Native Americans are peoples indigenous to the United States. The terms “Alaska Natives” and “Native Hawaiians” refer to peoples indigenous to those specific locations. Native American tribal governments have specific political relationships with the U.S. government. As of 2021, there are 574 federally recognized Native American and Alaska Native tribes and villages. More information about Native American tribes can be found in Tribal Nations and the United States: An Introduction, issued by the National Congress of American Indians, and the frequently asked questions page of the website of the Bureau of Indian Affairs, part of the U.S. Department of the Interior.

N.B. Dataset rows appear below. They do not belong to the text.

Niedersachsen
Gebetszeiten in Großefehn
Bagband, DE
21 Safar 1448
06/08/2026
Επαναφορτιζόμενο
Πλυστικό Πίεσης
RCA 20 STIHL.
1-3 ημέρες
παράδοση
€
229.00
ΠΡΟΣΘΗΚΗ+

The United Nations provides an exceptional explanation of this topic. The text below is taken from the Indigenous People, Indigenous Voices Fact Sheet.
It is estimated that there are more than 370 million indigenous people spread across 70 countries worldwide. Practicing unique traditions, they retain social, cultural, economic and political characteristics that are distinct from those of the dominant societies in which they live. Spread across the world from the Arctic to the South Pacific, they are the descendants - according to a common definition - of those who inhabited a country or a geographical region at the time when people of different cultures or ethnic origins arrived. The new arrivals later became dominant through conquest, occupation, settlement or other means.

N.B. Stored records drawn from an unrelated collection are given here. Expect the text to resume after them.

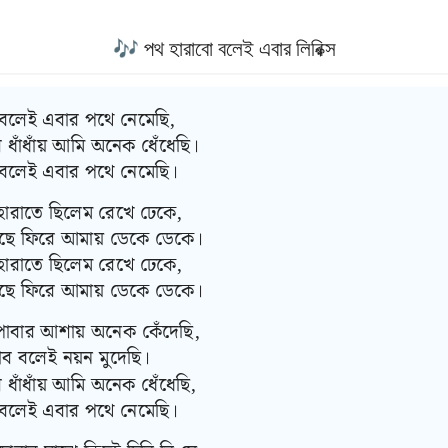
🎶 পথ হারাবো বলেই এবার লিরিক্স
বলেই এবার পথে নেমেছি,
ধাঁধাঁয় আমি অনেক ধেঁধেছি।
 বলেই এবার পথে নেমেছি।
হারাতে ছিলেম রেখে ঢেকে,
ছে ফিরে আমায় ডেকে ডেকে।
হারাতে ছিলেম রেখে ঢেকে,
ছে ফিরে আমায় ডেকে ডেকে।
পাবার আশায় অনেক কেঁদেছি,
াব বলেই নয়ন মুদেছি।
ধাঁধাঁয় আমি অনেক ধেঁধেছি,
 বলেই এবার পথে নেমেছি।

Among the indigenous peoples are those of the Americas (for example, the Lakota in the USA, the Mayas in Guatemala or the Aymaras in Bolivia), the Inuit and Aleutians of the circumpolar region, the Saami of northern Europe, the Aborigines and Torres Strait Islanders of Australia and the Maori of New Zealand. These and most other indigenous peoples have retained distinct characteristics which are clearly different from those of other segments of the national populations.
Understanding the term “indigenous”
Considering the diversity of indigenous peoples, an official definition of “indigenous” has not been adopted by any UN-system body. Instead the system has developed a modern understanding of this term based on the following:
• Self-identification as indigenous peoples at the individual level and accepted by the community as their member
• Historical continuity with pre-colonial and/or pre-settler societies
• Strong link to territories and surrounding natural resources
• Distinct social, economic or political systems
• Distinct language, culture and beliefs
• Form non-dominant groups of society
• Resolve to maintain and reproduce their ancestral environments and systems as distinctive peoples and communities.